Answer 6: Thank you for your advice. In our table 4 demonstrated exercise was a significant risk factor for advanced liver fibrosis in non-diabetic subjects (OR, 1.92; 95% OR, 1.55-2.37). We discussed this result in the discussion part as follow:

Line 774-738

“Exercise improved hepatic steatosis, underlying metabolic abnormalities and liver fibrosis.[38-40] Exercise alone improved intrahepatic triglyceride.[41] Furthermore, exercise combined with dietary intervention improves serum levels of liver enzymes and liver fat or histology.[39] However, in our table 4 demonstrated exercise was a significant risk factor for advanced liver fibrosis in non-diabetic subjects (OR, 1.92; 95% OR, 1.55-2.37). Whether this result is really clinically significant or just statistically significant is not explored. This result might result from possible interaction of insulin resistance and hepatic steatosis with exercise. Wang et al. demonstrated that physical activity alone can only slightly improve hepatic enzyme levels and intra-hepatic lipid content in non-diabetic patients with NAFLD.[42] Besides, exercise type and intensity might also influence the study result and further study in specific groups were needed.”

Question 7: The term liver or hepatic fibrosis should be included in the title.

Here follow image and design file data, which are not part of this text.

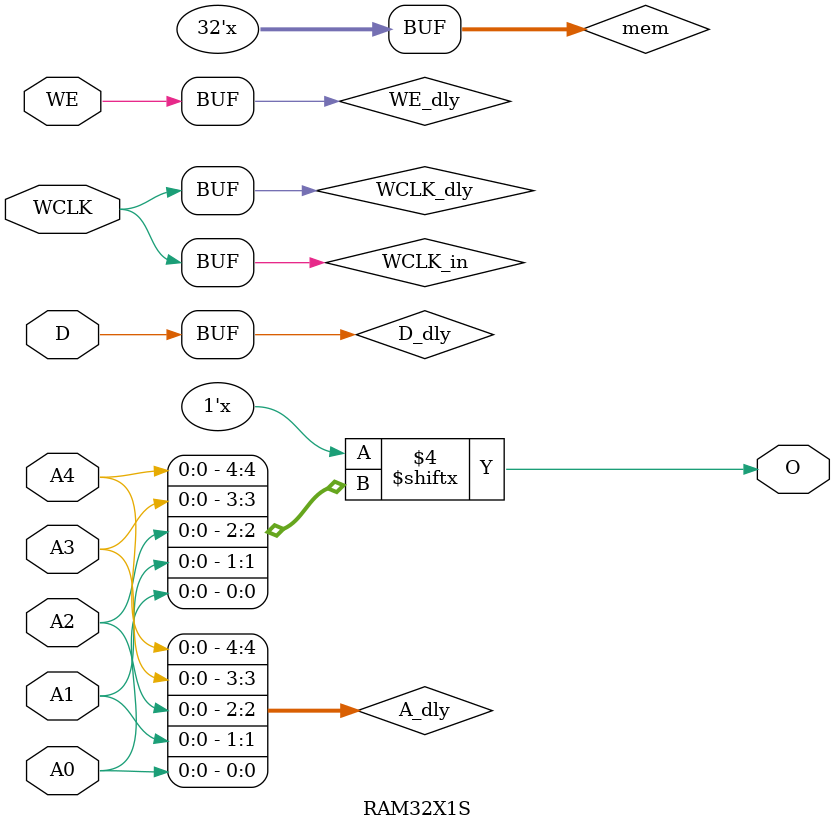
<source format=v>

`timescale  1 ps / 1 ps

`celldefine

module RAM32X1S #(
`ifdef XIL_TIMING
    parameter LOC = "UNPLACED",
`endif
    parameter [31:0] INIT = 32'h00000000,
    parameter [0:0] IS_WCLK_INVERTED = 1'b0
)(
    output O,
    input  A0, 
    input  A1, 
    input  A2, 
    input  A3, 
    input  A4, 
    input  D, 
    input  WCLK, 
    input  WE
);

    reg  [31:0] mem;
    wire [4:0] A_dly;

    reg notifier;
    wire D_dly, WCLK_dly, WE_dly;
    wire WCLK_in;
    
    assign O = mem[A_dly];

    initial 
        mem = INIT;

    always @(posedge WCLK_in) 
        if (WE_dly == 1'b1)
            mem[A_dly] <= #100 D_dly;
    
    always @(notifier)
        mem[A_dly] <= 1'bx;

`ifndef XIL_TIMING
    assign A_dly[0] = A0;
    assign A_dly[1] = A1;
    assign A_dly[2] = A2;
    assign A_dly[3] = A3;
    assign A_dly[4] = A4;
    assign D_dly = D;
    assign WCLK_dly = WCLK;
    assign WE_dly = WE;
`endif

    assign WCLK_in = IS_WCLK_INVERTED ^ WCLK_dly;

`ifdef XIL_TIMING
    specify

    (WCLK => O) = (0:0:0, 0:0:0);
    (A0 => O) = (0:0:0, 0:0:0);
    (A1 => O) = (0:0:0, 0:0:0);
    (A2 => O) = (0:0:0, 0:0:0);
    (A3 => O) = (0:0:0, 0:0:0);
    (A4 => O) = (0:0:0, 0:0:0);

    $setuphold (posedge WCLK, posedge D &&& WE, 0:0:0, 0:0:0, notifier,,,WCLK_dly,D_dly);
    $setuphold (posedge WCLK, negedge D &&& WE, 0:0:0, 0:0:0, notifier,,,WCLK_dly,D_dly);
    $setuphold (posedge WCLK, posedge A0 &&& WE, 0:0:0, 0:0:0, notifier,,,WCLK_dly,A_dly[0]);
    $setuphold (posedge WCLK, negedge A0 &&& WE, 0:0:0, 0:0:0, notifier,,,WCLK_dly,A_dly[0]);
    $setuphold (posedge WCLK, posedge A1 &&& WE, 0:0:0, 0:0:0, notifier,,,WCLK_dly,A_dly[1]);
    $setuphold (posedge WCLK, negedge A1 &&& WE, 0:0:0, 0:0:0, notifier,,,WCLK_dly,A_dly[1]);
    $setuphold (posedge WCLK, posedge A2 &&& WE, 0:0:0, 0:0:0, notifier,,,WCLK_dly,A_dly[2]);
    $setuphold (posedge WCLK, negedge A2 &&& WE, 0:0:0, 0:0:0, notifier,,,WCLK_dly,A_dly[2]);
    $setuphold (posedge WCLK, posedge A3 &&& WE, 0:0:0, 0:0:0, notifier,,,WCLK_dly,A_dly[3]);
    $setuphold (posedge WCLK, negedge A3 &&& WE, 0:0:0, 0:0:0, notifier,,,WCLK_dly,A_dly[3]);
    $setuphold (posedge WCLK, posedge A4 &&& WE, 0:0:0, 0:0:0, notifier,,,WCLK_dly,A_dly[4]);
    $setuphold (posedge WCLK, negedge A4 &&& WE, 0:0:0, 0:0:0, notifier,,,WCLK_dly,A_dly[4]);
    $setuphold (posedge WCLK, posedge WE, 0:0:0, 0:0:0, notifier,,,WCLK_dly,WE_dly);
    $setuphold (posedge WCLK, negedge WE, 0:0:0, 0:0:0, notifier,,,WCLK_dly,WE_dly);
    $period (posedge WCLK &&& WE, 0:0:0, notifier);

    $setuphold (negedge WCLK, posedge D &&& WE, 0:0:0, 0:0:0, notifier,,,WCLK_dly,D_dly);
    $setuphold (negedge WCLK, negedge D &&& WE, 0:0:0, 0:0:0, notifier,,,WCLK_dly,D_dly);
    $setuphold (negedge WCLK, posedge A0 &&& WE, 0:0:0, 0:0:0, notifier,,,WCLK_dly,A_dly[0]);
    $setuphold (negedge WCLK, negedge A0 &&& WE, 0:0:0, 0:0:0, notifier,,,WCLK_dly,A_dly[0]);
    $setuphold (negedge WCLK, posedge A1 &&& WE, 0:0:0, 0:0:0, notifier,,,WCLK_dly,A_dly[1]);
    $setuphold (negedge WCLK, negedge A1 &&& WE, 0:0:0, 0:0:0, notifier,,,WCLK_dly,A_dly[1]);
    $setuphold (negedge WCLK, posedge A2 &&& WE, 0:0:0, 0:0:0, notifier,,,WCLK_dly,A_dly[2]);
    $setuphold (negedge WCLK, negedge A2 &&& WE, 0:0:0, 0:0:0, notifier,,,WCLK_dly,A_dly[2]);
    $setuphold (negedge WCLK, posedge A3 &&& WE, 0:0:0, 0:0:0, notifier,,,WCLK_dly,A_dly[3]);
    $setuphold (negedge WCLK, negedge A3 &&& WE, 0:0:0, 0:0:0, notifier,,,WCLK_dly,A_dly[3]);
    $setuphold (negedge WCLK, posedge A4 &&& WE, 0:0:0, 0:0:0, notifier,,,WCLK_dly,A_dly[4]);
    $setuphold (negedge WCLK, negedge A4 &&& WE, 0:0:0, 0:0:0, notifier,,,WCLK_dly,A_dly[4]);
    $setuphold (negedge WCLK, posedge WE, 0:0:0, 0:0:0, notifier,,,WCLK_dly,WE_dly);
    $setuphold (negedge WCLK, negedge WE, 0:0:0, 0:0:0, notifier,,,WCLK_dly,WE_dly);
    $period (negedge WCLK &&& WE, 0:0:0, notifier);

    specparam PATHPULSE$ = 0;

  endspecify
`endif
    
endmodule

`endcelldefine


</source>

Answer 7: Thank you for your advice. We modified our title with the term of hepatic fibrosis as following:

Title:

“Clinical and Metabolic Characteristic of Hyperuricemia with Risk of Hepatic Fibrosis: a Cross-Sectional Study”

Reference

1. Whitsett, M., and L. B. VanWagner. "Physical Activity as a Treatment of Non-Alcoholic Fatty Liver Disease: A Systematic Review." World J Hepatol 7, no. 16 (2015): 2041-52.

2. Katsagoni, C. N., M. Georgoulis, G. V. Papatheodoridis, D. B. Panagiotakos, and M. D. Kontogianni. "Effects of Lifestyle Interventions on Clinical Characteristics of Patients with Non-Alcoholic Fatty Liver Disease: A Meta-Analysis." Metabolism 68 (2017): 119-32.

3. Oh, S., R. So, T. Shida, T. Matsuo, B. Kim, K. Akiyama, T. Isobe, Y. Okamoto, K. Tanaka, and J. Shoda. "High-Intensity Aerobic Exercise Improves Both Hepatic Fat Content and Stiffness in Sedentary Obese Men with Nonalcoholic Fatty Liver Disease." Sci Rep 7 (2017): 43029.

4. Golabi, P., C. T. Locklear, P. Austin, S. Afdhal, M. Byrns, L. Gerber, and Z. M. Younossi. "Effectiveness of Exercise in Hepatic Fat Mobilization in Non-Alcoholic Fatty Liver Disease: Systematic Review." World J Gastroenterol 22, no. 27 (2016): 6318-27.

5. Wang, S. T., J. Zheng, H. W. Peng, X. L. Cai, X. T. Pan, H. Q. Li, Q. Z. Hong, and X. E. Peng. "Physical Activity Intervention for Non-Diabetic Patients with Non-Alcoholic Fatty Liver Disease: A Meta-Analysis of Randomized Controlled Trials." BMC Gastroenterol 20, no. 1 (2020): 66.

Round 2

Reviewer 2 Report

Authors have successfully addressed the reviewer's concerns. There are no more comments.